The Supreme Court recently made a ruling on Glossip v. Gross, a case on the death penalty. By a 5-4 vote, the court upheld the use of the controversial drug midazolam as part of a three-drug cocktail used in carrying out the death penalty. The Supreme Court concluded its term on Monday, writes NPR.
Let’s take a brief look at the situation, shall we?
According to The Economist, of the 35 people who were executed in America in 2014, at least three died a death that was unduly harsh or violent.
The problem is that states are having trouble getting the drugs they need to ensure the deaths are painless.
European companies will not sell drugs to be used in executions, and American companies are increasingly uncertain (or worried about lawsuits?) about having their brands linked to lethal injections.
Oklahoma and other states have been changing the three-drug protocol, and in some cases using a drug called midazolam, which was apparently used in the “botched” execution of Clayton Lockett in Oklahoma last year. It was used in others as well.
Does using midazolam defy the Eighth Amendment ban on “cruel and unusual punishment”? According to the Supreme Court’s ruling in Glossip v Gross, the answer, surprisingly, was no.
“The case was brought before the court by three prisoners on death-row in Oklahoma, who are understandably wary of an execution cocktail that includes midazolam,” writes The Economist.
In a 5-4 decision, the court ruled that the petitioners failed to prove that midazolam offers a ‘substantial risk of serious harm’.
Citing evidence that the sedative is effective at the right dosage, the court found that while Clayton Lockett received too little of it, the same three-drug mix finished off 12 other prisoners “without any significant problems”.
The 8th amendment reads: Amendment VIII. “Excessive bail shall not be required, nor excessive fines imposed, nor cruel and unusual punishments inflicted.”
The 28 member nations of the E.U. have banned the death penalty.
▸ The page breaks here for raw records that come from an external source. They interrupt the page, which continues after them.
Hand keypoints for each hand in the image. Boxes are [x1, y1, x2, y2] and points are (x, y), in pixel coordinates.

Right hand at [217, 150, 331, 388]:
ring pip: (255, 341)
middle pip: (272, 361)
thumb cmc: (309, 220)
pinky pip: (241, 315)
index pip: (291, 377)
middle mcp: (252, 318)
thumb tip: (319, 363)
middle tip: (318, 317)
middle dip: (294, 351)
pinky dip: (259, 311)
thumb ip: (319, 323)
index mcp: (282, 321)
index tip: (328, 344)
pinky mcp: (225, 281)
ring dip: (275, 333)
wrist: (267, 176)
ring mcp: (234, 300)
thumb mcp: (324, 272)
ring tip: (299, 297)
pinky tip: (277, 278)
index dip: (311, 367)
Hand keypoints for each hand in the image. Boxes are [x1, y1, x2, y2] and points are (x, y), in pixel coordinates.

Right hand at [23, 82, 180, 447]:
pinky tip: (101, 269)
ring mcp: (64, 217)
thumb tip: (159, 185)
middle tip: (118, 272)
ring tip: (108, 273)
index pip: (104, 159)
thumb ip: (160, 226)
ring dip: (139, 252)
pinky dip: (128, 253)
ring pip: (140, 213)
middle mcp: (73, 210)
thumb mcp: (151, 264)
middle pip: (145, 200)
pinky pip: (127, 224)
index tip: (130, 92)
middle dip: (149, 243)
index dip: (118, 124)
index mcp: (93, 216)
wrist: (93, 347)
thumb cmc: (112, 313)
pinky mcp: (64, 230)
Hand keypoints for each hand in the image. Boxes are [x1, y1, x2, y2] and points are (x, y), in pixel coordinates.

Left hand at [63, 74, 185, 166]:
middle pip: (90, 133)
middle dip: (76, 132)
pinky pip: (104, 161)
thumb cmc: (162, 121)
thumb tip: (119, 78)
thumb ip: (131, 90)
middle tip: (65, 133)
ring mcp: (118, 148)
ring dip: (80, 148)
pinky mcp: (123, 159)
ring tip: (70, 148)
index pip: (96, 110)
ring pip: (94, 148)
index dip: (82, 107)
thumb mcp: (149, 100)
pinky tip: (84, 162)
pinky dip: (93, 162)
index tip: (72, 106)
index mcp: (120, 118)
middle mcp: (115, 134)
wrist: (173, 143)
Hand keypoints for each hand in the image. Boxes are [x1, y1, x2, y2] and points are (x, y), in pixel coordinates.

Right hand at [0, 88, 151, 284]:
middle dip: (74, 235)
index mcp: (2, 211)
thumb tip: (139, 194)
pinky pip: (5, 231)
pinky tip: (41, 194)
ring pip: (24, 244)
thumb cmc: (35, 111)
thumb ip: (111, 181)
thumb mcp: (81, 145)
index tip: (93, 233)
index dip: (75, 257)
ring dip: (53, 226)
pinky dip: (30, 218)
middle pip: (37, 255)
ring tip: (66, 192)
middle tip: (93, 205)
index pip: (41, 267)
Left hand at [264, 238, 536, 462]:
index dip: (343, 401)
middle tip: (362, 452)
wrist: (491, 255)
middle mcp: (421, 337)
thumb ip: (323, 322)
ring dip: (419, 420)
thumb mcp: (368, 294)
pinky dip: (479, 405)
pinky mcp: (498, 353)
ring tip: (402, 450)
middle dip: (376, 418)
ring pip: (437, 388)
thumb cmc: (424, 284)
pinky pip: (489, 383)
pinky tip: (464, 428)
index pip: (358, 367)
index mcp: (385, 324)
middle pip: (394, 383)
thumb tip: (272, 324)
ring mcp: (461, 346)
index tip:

It is a requirement for joining the E.U.
Let’s look at some history of the death penalty in the West. According to deathpenalty.org:
“In the aftermath of World War II, the United Nations General Assembly adopted the Universal Declaration of Human Rights. This 1948 doctrine proclaimed a “right to life” in an absolute fashion, any limitations being only implicit. Knowing that international abolition of the death penalty was not yet a realistic goal in the years following the Universal Declaration, the United Nations shifted its focus to limiting the scope of the death penalty to protect juveniles, pregnant women, and the elderly.”
“During the 1950s and 1960s subsequent international human rights treaties were drafted, including the International Covenant on Civil and Political Rights, the European Convention on Human Rights, and the American Convention on Human Rights.
“These documents also provided for the right to life, but included the death penalty as an exception that must be accompanied by strict procedural safeguards. Despite this exception, many nations throughout Western Europe stopped using capital punishment, even if they did not, technically, abolish it. As a result, this de facto abolition became the norm in Western Europe by the 1980s.” (Schabas, 1997)
The U.S. already had a moratorium on the death penalty. That began in 1972 after the case of Furman v. Georgia.
According to deathpenalty.org:
“In Furman v. Georgia, 408 U.S. 238, (1972), the Court invalidated existing death penalty laws because they constituted cruel and unusual punishment in violation of the Eighth Amendment. The Court reasoned that the laws resulted in a disproportionate application of the death penalty, specifically discriminating against the poor and minorities. The Court also reasoned that the existing laws terminated life in exchange for marginal contributions to society.”
The death penalty was reinstated in 1977, after the case of Gregg v. Georgia:
In Gregg v. Georgia, 428 U.S. 153, (1976), the Court refused to expand Furman. The Court held the death penalty was not per se unconstitutional as it could serve the social purposes of retribution and deterrence. Specifically, the Court upheld Georgia’s new capital sentencing procedures, reasoning that the Georgia rules reduced the problem of arbitrary application as seen in earlier statutes.
Clayton Lockett spent 43 minutes writhing in pain on the gurney, according to The Economist. “This shit is fucking with my head,” he said before finally dying.